___ Material provided ___

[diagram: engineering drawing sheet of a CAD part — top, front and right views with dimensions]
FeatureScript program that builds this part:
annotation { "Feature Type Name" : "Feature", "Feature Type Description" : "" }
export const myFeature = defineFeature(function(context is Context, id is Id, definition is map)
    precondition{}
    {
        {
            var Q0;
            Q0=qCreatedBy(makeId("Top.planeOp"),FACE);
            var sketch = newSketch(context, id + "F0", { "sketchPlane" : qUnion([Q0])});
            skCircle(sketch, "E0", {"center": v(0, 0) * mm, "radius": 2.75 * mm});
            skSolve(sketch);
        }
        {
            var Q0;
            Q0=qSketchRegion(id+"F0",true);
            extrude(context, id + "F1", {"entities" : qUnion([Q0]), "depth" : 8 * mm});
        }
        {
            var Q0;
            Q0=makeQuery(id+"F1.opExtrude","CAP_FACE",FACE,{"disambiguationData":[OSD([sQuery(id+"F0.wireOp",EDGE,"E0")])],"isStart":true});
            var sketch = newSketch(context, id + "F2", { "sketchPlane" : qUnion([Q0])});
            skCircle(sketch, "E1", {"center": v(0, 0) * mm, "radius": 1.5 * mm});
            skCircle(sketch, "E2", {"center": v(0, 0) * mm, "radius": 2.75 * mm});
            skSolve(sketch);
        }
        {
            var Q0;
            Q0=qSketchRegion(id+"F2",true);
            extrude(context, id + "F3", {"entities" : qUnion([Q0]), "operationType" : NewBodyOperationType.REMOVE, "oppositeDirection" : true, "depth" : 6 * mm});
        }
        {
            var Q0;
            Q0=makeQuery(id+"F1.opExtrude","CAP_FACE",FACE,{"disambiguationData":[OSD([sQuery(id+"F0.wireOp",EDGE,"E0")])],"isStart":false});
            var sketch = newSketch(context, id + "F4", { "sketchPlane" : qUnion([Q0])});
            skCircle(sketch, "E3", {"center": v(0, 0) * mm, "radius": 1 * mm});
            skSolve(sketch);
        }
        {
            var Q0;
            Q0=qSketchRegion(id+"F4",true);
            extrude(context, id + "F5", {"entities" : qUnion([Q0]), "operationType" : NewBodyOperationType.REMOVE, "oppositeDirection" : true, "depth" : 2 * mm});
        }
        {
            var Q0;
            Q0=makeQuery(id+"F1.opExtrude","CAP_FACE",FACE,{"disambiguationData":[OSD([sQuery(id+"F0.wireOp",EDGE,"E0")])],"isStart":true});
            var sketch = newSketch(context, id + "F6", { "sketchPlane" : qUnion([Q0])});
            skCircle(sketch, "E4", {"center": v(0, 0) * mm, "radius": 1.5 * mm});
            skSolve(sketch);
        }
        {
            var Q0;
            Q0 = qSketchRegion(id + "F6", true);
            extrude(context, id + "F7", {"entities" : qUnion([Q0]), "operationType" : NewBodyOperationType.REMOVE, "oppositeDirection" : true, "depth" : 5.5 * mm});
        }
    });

___

The exercise: Present every line of the records above as a numbered list, omitting any blank lines.

Exercise output:
1. [diagram: engineering drawing sheet of a CAD part — top, front and right views with dimensions]
2. FeatureScript program that builds this part:
3. annotation { "Feature Type Name" : "Feature", "Feature Type Description" : "" }
4. export const myFeature = defineFeature(function(context is Context, id is Id, definition is map)
5.     precondition{}
6.     {
7.         {
8.             var Q0;
9.             Q0=qCreatedBy(makeId("Top.planeOp"),FACE);
10.             var sketch = newSketch(context, id + "F0", { "sketchPlane" : qUnion([Q0])});
11.             skCircle(sketch, "E0", {"center": v(0, 0) * mm, "radius": 2.75 * mm});
12.             skSolve(sketch);
13.         }
14.         {
15.             var Q0;
16.             Q0=qSketchRegion(id+"F0",true);
17.             extrude(context, id + "F1", {"entities" : qUnion([Q0]), "depth" : 8 * mm});
18.         }
19.         {
20.             var Q0;
21.             Q0=makeQuery(id+"F1.opExtrude","CAP_FACE",FACE,{"disambiguationData":[OSD([sQuery(id+"F0.wireOp",EDGE,"E0")])],"isStart":true});
22.             var sketch = newSketch(context, id + "F2", { "sketchPlane" : qUnion([Q0])});
23.             skCircle(sketch, "E1", {"center": v(0, 0) * mm, "radius": 1.5 * mm});
24.             skCircle(sketch, "E2", {"center": v(0, 0) * mm, "radius": 2.75 * mm});
25.             skSolve(sketch);
26.         }
27.         {
28.             var Q0;
29.             Q0=qSketchRegion(id+"F2",true);
30.             extrude(context, id + "F3", {"entities" : qUnion([Q0]), "operationType" : NewBodyOperationType.REMOVE, "oppositeDirection" : true, "depth" : 6 * mm});
31.         }
32.         {
33.             var Q0;
34.             Q0=makeQuery(id+"F1.opExtrude","CAP_FACE",FACE,{"disambiguationData":[OSD([sQuery(id+"F0.wireOp",EDGE,"E0")])],"isStart":false});
35.             var sketch = newSketch(context, id + "F4", { "sketchPlane" : qUnion([Q0])});
36.             skCircle(sketch, "E3", {"center": v(0, 0) * mm, "radius": 1 * mm});
37.             skSolve(sketch);
38.         }
39.         {
40.             var Q0;
41.             Q0=qSketchRegion(id+"F4",true);
42.             extrude(context, id + "F5", {"entities" : qUnion([Q0]), "operationType" : NewBodyOperationType.REMOVE, "oppositeDirection" : true, "depth" : 2 * mm});
43.         }
44.         {
45.             var Q0;
46.             Q0=makeQuery(id+"F1.opExtrude","CAP_FACE",FACE,{"disambiguationData":[OSD([sQuery(id+"F0.wireOp",EDGE,"E0")])],"isStart":true});
47.             var sketch = newSketch(context, id + "F6", { "sketchPlane" : qUnion([Q0])});
48.             skCircle(sketch, "E4", {"center": v(0, 0) * mm, "radius": 1.5 * mm});
49.             skSolve(sketch);
50.         }
51.         {
52.             var Q0;
53.             Q0 = qSketchRegion(id + "F6", true);
54.             extrude(context, id + "F7", {"entities" : qUnion([Q0]), "operationType" : NewBodyOperationType.REMOVE, "oppositeDirection" : true, "depth" : 5.5 * mm});
55.         }
56.     });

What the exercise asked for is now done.